Something I never really would have thought much about was the creation of statistics does as it impacts an index creation – mostly, the naming convention. In some situations, there may be a need to create your own statistics. Now, 99.999% of the time you will likely be indexing and creating statistics in a much different form than what I’m about to show but nonetheless, it happened to me today so I’m going to show it so others can avoid it.
Take an example table named, testarea loaded with some test data.
CREATE TABLE testarea (colint INT, colchar varchar(155))
GO
INSERT INTO testarea
SELECT RAND()*100,REPLICATE('x',155)
GO 1000
At the time of this table’s creation, you may already know that colint is going to be needed in a predicate form. At this time you could create your own statistics on colint.
CREATE STATISTICS colint_cover ON [dbo].[testarea]([colint])
GO
So far, nothing is a big surprise here. We have a table and a column that we created statistics on effectively getting ahead of the game. What we do need to pay close attention to is the name of the statistics we have chosen.

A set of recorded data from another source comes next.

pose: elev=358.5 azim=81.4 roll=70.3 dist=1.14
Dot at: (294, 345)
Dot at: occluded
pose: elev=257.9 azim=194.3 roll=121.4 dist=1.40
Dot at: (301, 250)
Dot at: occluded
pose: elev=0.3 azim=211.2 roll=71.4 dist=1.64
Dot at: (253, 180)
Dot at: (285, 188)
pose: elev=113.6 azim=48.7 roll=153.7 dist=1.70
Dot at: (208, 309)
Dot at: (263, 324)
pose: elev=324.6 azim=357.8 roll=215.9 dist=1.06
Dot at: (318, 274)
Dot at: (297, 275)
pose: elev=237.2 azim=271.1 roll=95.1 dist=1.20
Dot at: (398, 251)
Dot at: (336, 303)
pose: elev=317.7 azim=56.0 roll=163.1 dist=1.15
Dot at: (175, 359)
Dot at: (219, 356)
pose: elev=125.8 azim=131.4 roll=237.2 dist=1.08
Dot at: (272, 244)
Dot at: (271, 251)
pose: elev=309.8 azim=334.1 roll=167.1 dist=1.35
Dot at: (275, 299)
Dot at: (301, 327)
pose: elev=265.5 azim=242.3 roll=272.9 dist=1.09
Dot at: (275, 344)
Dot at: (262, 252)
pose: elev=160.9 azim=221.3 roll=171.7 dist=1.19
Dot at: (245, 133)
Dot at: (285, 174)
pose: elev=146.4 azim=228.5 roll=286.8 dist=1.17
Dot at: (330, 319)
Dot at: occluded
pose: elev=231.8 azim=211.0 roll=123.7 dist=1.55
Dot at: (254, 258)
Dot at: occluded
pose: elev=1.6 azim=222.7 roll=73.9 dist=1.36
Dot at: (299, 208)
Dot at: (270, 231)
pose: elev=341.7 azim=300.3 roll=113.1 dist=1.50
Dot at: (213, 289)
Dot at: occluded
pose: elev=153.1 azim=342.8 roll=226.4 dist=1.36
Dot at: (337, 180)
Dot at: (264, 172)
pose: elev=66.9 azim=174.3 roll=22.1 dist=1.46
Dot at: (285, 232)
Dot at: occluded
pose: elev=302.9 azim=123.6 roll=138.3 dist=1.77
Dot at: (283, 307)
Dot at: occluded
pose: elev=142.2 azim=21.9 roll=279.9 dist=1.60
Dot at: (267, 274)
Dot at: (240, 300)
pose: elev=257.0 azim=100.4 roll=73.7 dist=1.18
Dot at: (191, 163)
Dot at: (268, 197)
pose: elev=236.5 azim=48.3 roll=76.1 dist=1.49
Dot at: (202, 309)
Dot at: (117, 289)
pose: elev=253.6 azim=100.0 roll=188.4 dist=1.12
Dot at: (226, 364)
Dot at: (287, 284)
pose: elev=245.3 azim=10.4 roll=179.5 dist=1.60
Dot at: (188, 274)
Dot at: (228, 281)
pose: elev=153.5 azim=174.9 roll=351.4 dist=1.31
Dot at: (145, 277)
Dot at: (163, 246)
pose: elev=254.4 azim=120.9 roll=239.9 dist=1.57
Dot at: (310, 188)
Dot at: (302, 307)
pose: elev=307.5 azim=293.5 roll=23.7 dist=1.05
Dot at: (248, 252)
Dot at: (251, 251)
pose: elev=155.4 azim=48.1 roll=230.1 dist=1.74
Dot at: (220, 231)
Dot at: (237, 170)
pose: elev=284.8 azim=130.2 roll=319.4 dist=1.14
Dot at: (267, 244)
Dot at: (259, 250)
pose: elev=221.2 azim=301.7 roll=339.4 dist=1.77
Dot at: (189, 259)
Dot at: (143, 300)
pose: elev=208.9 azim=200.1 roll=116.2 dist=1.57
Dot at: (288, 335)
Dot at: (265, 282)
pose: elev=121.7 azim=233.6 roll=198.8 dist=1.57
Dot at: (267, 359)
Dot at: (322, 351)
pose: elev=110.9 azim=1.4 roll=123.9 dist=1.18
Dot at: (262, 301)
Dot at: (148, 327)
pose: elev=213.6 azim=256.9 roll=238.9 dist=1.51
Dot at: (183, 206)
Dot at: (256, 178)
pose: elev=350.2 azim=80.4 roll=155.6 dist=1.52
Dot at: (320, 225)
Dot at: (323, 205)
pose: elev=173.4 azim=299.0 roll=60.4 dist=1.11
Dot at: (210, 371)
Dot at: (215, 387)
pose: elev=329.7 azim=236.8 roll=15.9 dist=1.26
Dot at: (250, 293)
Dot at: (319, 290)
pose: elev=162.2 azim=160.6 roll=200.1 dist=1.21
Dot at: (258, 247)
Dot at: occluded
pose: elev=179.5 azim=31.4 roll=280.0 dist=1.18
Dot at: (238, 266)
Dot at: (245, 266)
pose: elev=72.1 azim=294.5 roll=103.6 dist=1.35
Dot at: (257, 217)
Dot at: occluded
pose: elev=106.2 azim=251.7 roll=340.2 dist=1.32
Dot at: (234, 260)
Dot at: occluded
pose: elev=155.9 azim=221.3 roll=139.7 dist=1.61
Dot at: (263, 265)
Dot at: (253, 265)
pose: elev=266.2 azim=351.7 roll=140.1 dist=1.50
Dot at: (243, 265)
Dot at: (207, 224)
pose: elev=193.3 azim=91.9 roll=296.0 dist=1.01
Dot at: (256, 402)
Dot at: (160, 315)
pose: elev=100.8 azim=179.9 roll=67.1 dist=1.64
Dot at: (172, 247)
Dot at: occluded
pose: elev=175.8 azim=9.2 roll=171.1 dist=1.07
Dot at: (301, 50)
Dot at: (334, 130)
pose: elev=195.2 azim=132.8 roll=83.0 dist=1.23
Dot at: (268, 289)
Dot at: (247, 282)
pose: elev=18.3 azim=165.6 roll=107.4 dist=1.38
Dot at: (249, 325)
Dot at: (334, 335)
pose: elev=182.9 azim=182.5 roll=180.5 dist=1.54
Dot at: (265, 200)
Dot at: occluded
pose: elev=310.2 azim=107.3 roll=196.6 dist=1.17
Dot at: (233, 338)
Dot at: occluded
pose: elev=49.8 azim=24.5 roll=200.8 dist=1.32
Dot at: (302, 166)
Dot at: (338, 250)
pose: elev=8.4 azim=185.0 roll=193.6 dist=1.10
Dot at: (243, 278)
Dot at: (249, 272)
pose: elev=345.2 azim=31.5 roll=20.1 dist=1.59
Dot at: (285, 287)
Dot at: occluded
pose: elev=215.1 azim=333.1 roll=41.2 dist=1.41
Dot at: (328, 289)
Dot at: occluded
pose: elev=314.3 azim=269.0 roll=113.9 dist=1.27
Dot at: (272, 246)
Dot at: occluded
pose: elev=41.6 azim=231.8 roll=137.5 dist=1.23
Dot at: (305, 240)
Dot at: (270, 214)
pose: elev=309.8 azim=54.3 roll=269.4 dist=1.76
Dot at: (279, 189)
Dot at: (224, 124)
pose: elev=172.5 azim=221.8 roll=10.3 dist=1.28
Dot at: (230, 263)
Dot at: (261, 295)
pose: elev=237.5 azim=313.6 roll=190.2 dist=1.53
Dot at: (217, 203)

In the case of the colint column, we’ll effectively want to have an index if it is being used as a predicate. In this case, we could call that index colint_cover, while it may include non-key columns to cover queries.
CREATE INDEX colint_cover ON testarea(colint)
INCLUDE (colchar)
GO
Trying to execute this statement will generate the following error
Msg 1913, Level 16, State 1, Line 1
The operation failed because an index or statistics with name ‘colint_cover’ already exists on table ’testarea’.
This frustrated me for a second given the creation of an index will automatically generate a statistics name exactly the same as the index.
For example
CREATE INDEX IDX_colint ON [dbo].[testarea]([colint])
GO
select * from sys.stats where object_id = OBJECT_ID('testarea')
GO
As stated earlier, the statistics are named the same as the index.
In order to create the index at this point, a different name would be needed.
CREATE INDEX idx_colint_cover ON testarea(colint)
INCLUDE (colchar)
GO
But run the sys.stats query again
SELECT * FROM sys.stats WHERE object_id = OBJECT_ID('testarea')
GO
So, as shown, we now have duplicated statistics which will take twice the resources to maintain.
This is something to keep in mind if you ever create statistics manually. Mostly, ensure you are not creating duplicate statistics.
On a final note: This brings up the need to follow naming conventions closely and ensure that best practice is done for your databases and instances. Some ideas are starting procedures with what operations they perform. ins_name, del_name and so on. Statistics can follow this with, stats_cols. Defining these naming conventions and strictly following them will avoid these odd occurrences that I’ve talked about today.